**TASK PROMPT**
In the copy you make of the entries, no picture should appear, and every word must match.

─── ENTRIES PROVIDED

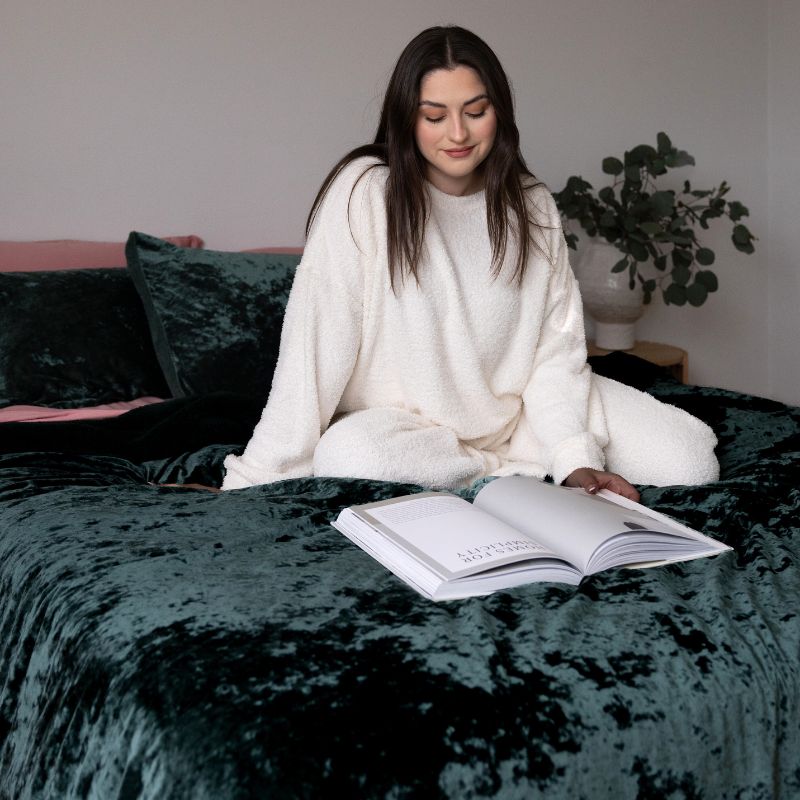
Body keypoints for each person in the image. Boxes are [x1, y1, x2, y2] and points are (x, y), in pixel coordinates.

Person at [221, 25, 719, 498]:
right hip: (410, 433)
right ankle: (501, 476)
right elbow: (315, 345)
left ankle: (514, 469)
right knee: (350, 456)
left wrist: (572, 454)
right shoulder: (365, 191)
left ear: (498, 111)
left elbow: (556, 351)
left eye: (475, 111)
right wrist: (257, 476)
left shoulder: (532, 203)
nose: (457, 133)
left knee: (691, 460)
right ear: (406, 118)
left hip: (522, 419)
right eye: (434, 116)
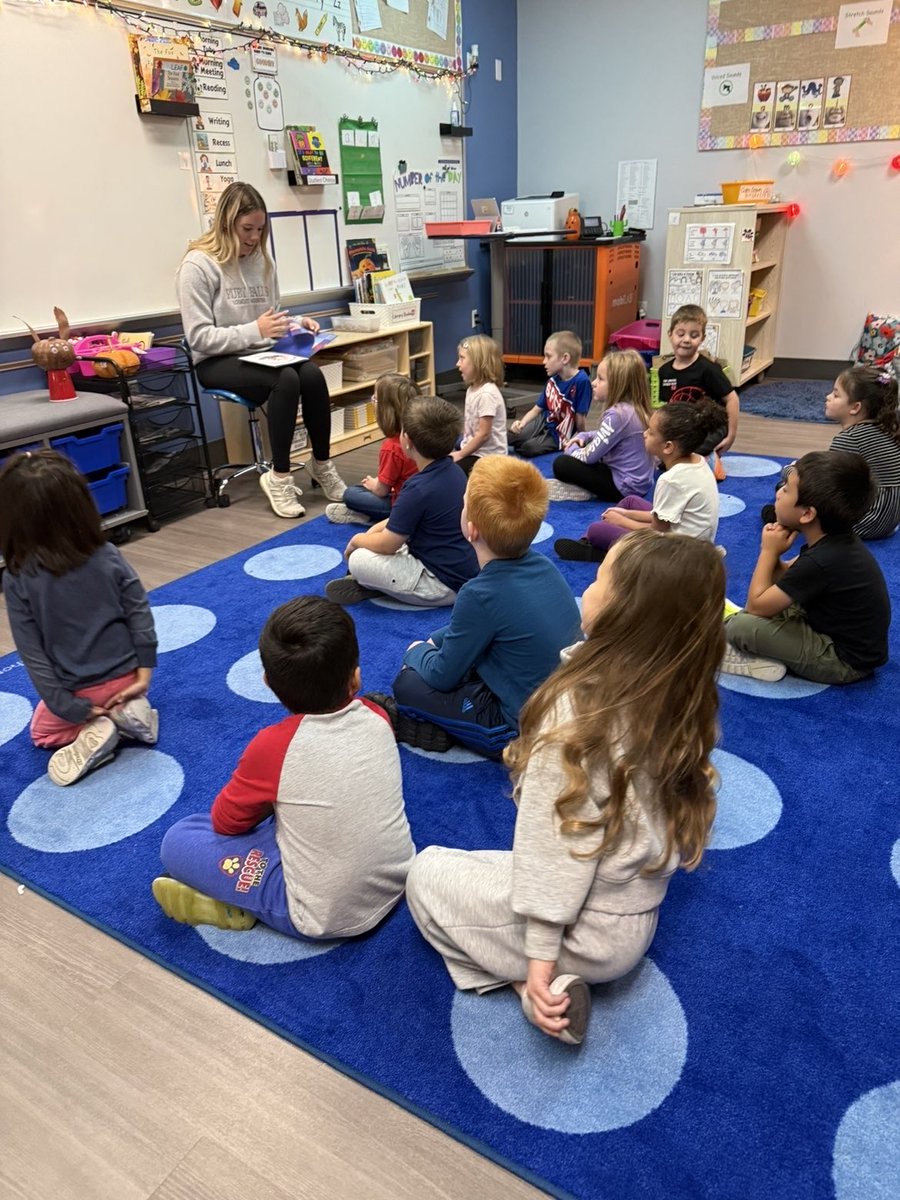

──────

**ANSWER BOX**
Body keypoints for each person in the image. Boxes are [x1, y1, x2, y2] and points are (x, y), in pixel coordinates.

Person at [221, 25, 719, 498]:
right hip: (410, 433)
right ankle: (501, 476)
right elbow: (315, 345)
left ankle: (514, 469)
right knee: (350, 456)
left wrist: (572, 454)
right shoulder: (365, 191)
left ear: (498, 111)
left elbow: (556, 351)
left eye: (475, 111)
right wrist: (257, 476)
left shoulder: (532, 203)
nose: (457, 133)
left knee: (691, 460)
right ear: (406, 118)
left hip: (522, 419)
right eye: (434, 116)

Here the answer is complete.